Which distro are you running? cat /etc/os-release

Which kernel version do you have? uname -a

Is your kernel compiled with seccomp support? grep SECCOMP /boot/config-$(uname -r)

Thanks!

flx42 commented 4 years ago

Also, let's try with just enroot, without pyxis:

enroot import docker://ubuntu
enroot create ubuntu.sqsh
enroot start --root --rw ubuntu grep Seccomp /proc/self/status
fuqingping1 commented 4 years ago

the distro is Ubuntu 16.04, and CONFIG_SECCOMP_FILTER=y is supported. also just with enroot is OK. and I think the reason is that, with srun I submit the task to the master-node(for test also as compute node). when I submit the task to a new compute node, it run correctly. thanks!

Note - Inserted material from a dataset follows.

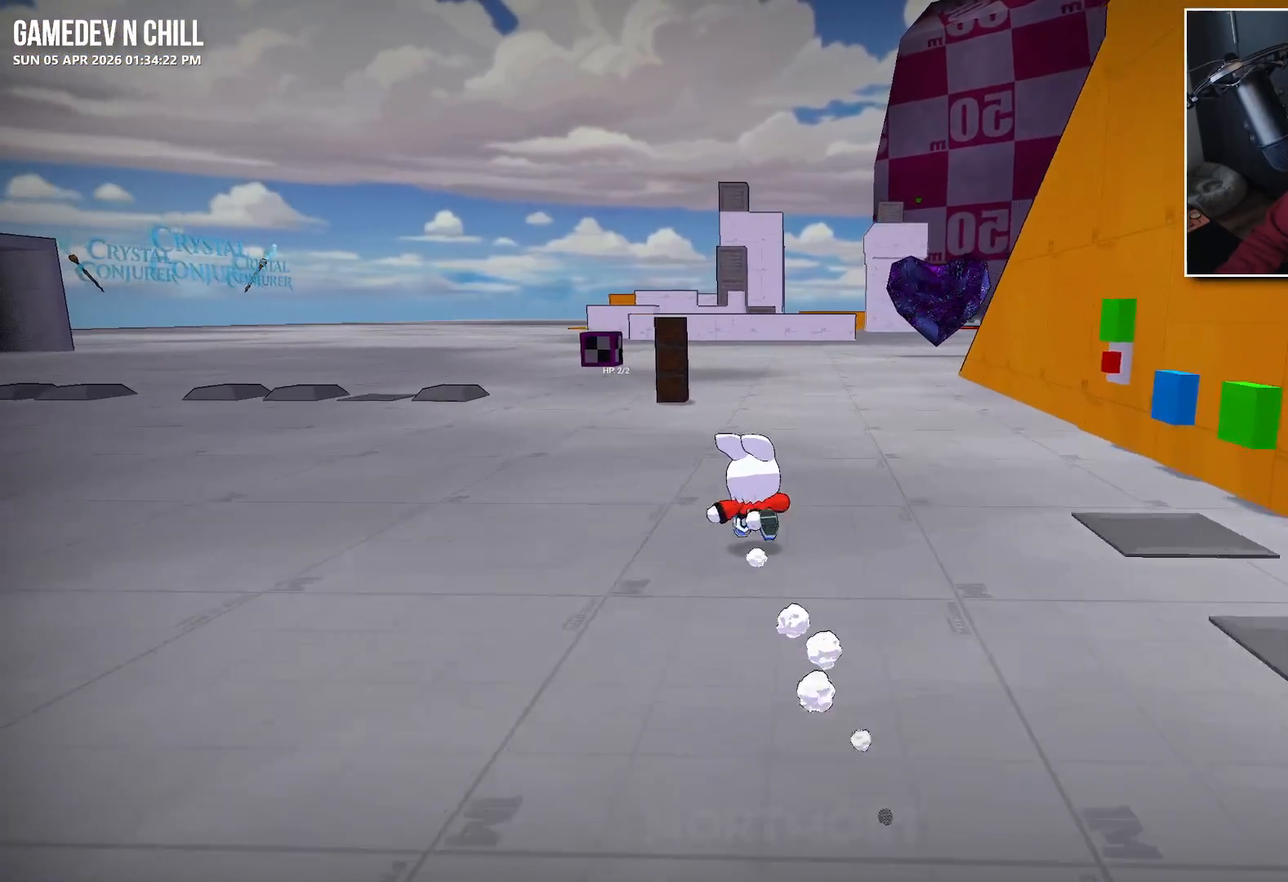
{"buttons": [], "left_stick": "up", "right_stick": "center", "events": []}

flx42 commented 4 years ago

and I think the reason is that, with srun I submit the task to the master-node(for test also as compute node). when I submit the task to a new compute node, it run correctly.

This is still weird, and not sure what would be the cause. Maybe the errno value will provide a hint so I'm printing the error in the log now: ba4e52d743774d9a107ce7c0cae13f12c75350ba

fuqingping1 commented 4 years ago

and I think the reason is that, with srun I submit the task to the master-node(for test also as compute node). when I submit the task to a new compute node, it run correctly.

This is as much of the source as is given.